INSTRUCTIONS FOR THE TASK: Copy the text of the records below exactly, line for line, and leave out the pictures.

··········

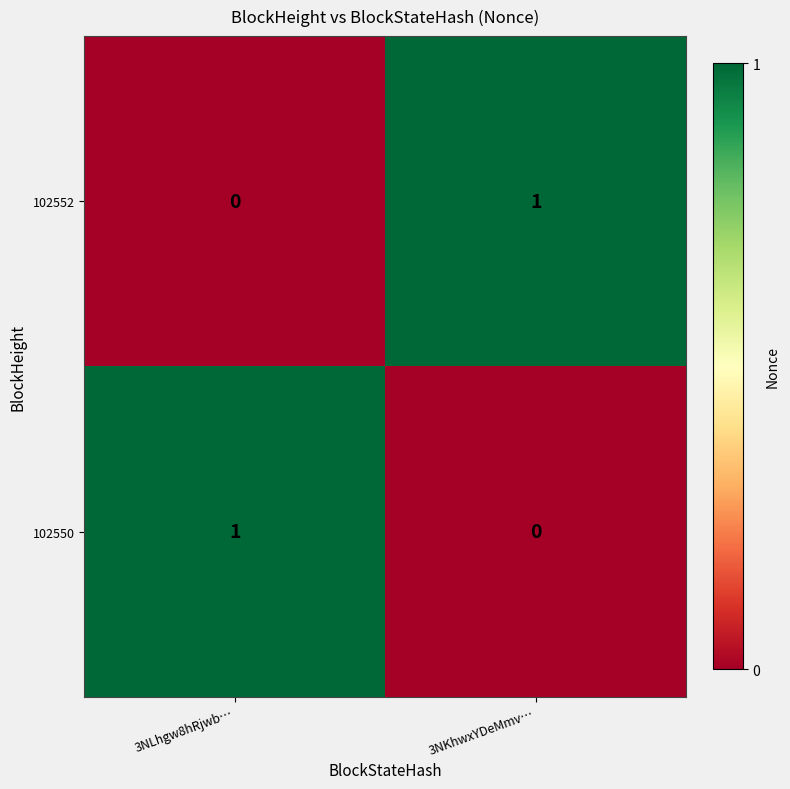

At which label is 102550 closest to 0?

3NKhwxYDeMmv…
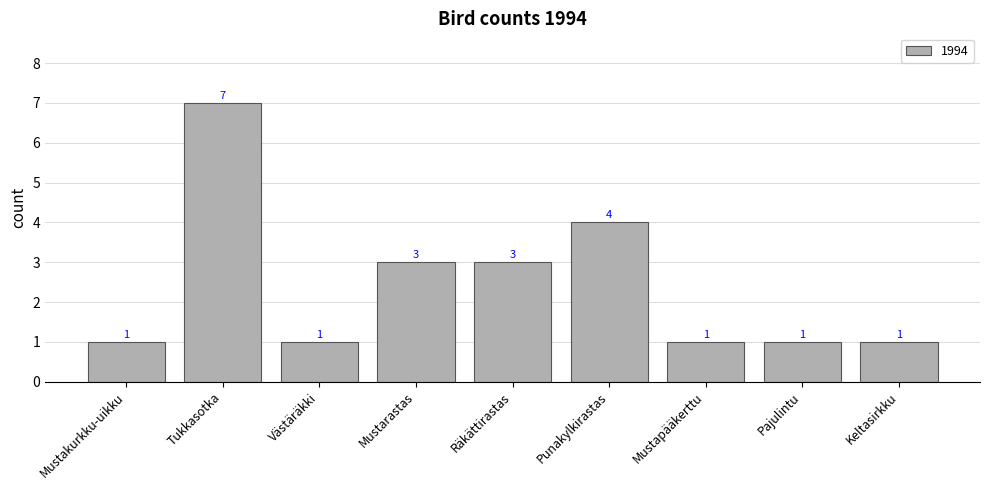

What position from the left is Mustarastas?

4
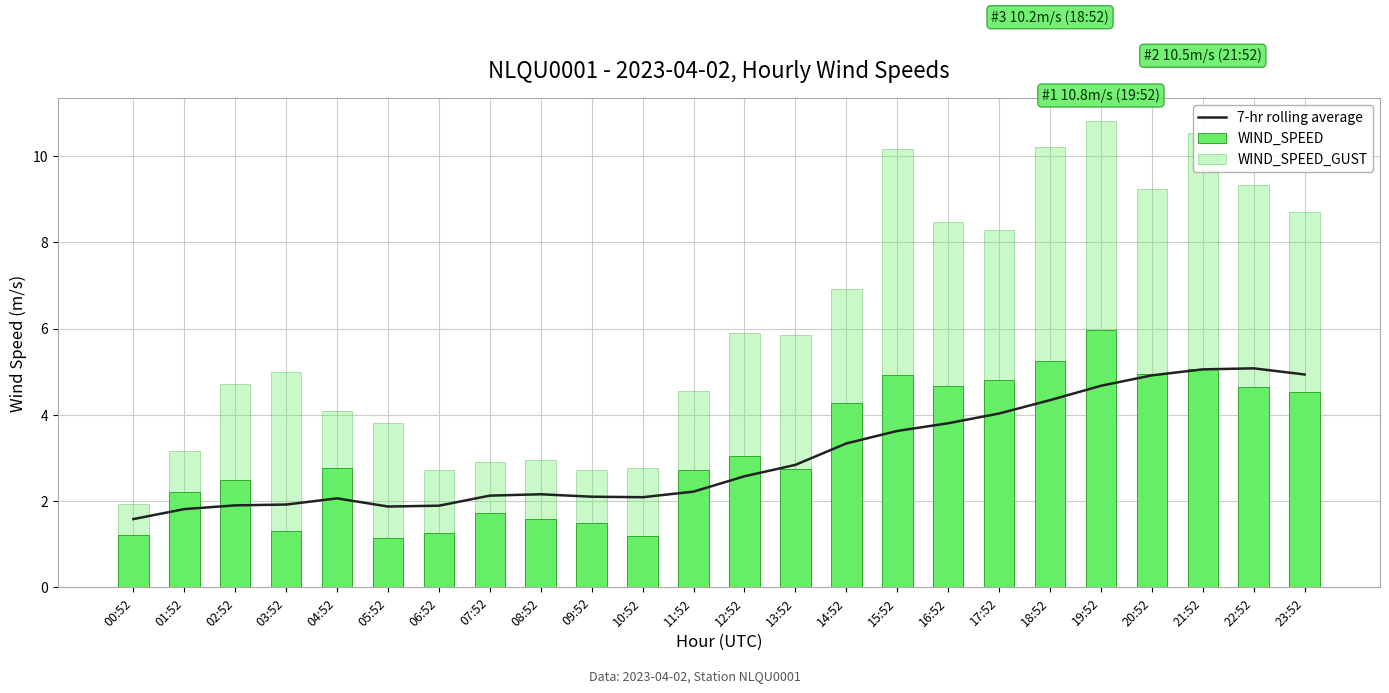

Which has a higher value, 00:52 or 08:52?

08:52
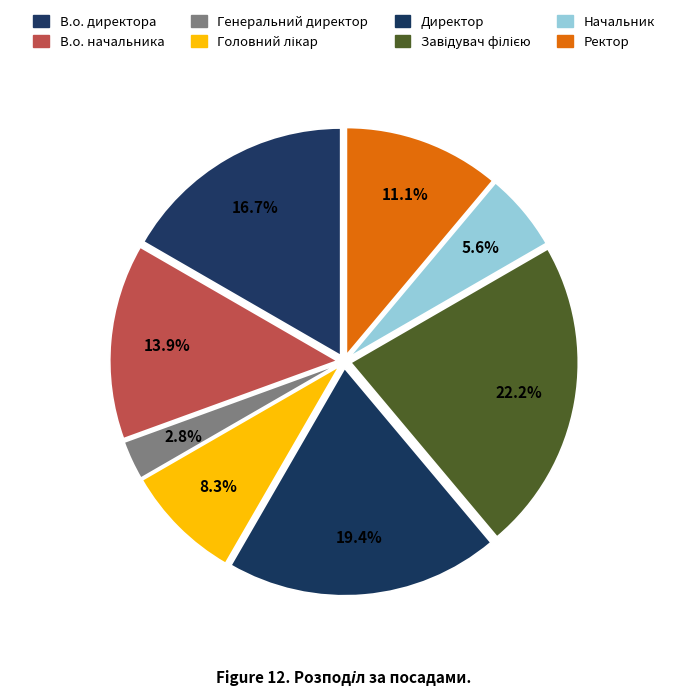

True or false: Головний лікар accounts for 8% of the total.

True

··········

YOUR RESPONSE:
At which label is 102550 closest to 0?

3NKhwxYDeMmv…

What position from the left is Mustarastas?

4

Which has a higher value, 00:52 or 08:52?

08:52

True or false: Головний лікар accounts for 8% of the total.

True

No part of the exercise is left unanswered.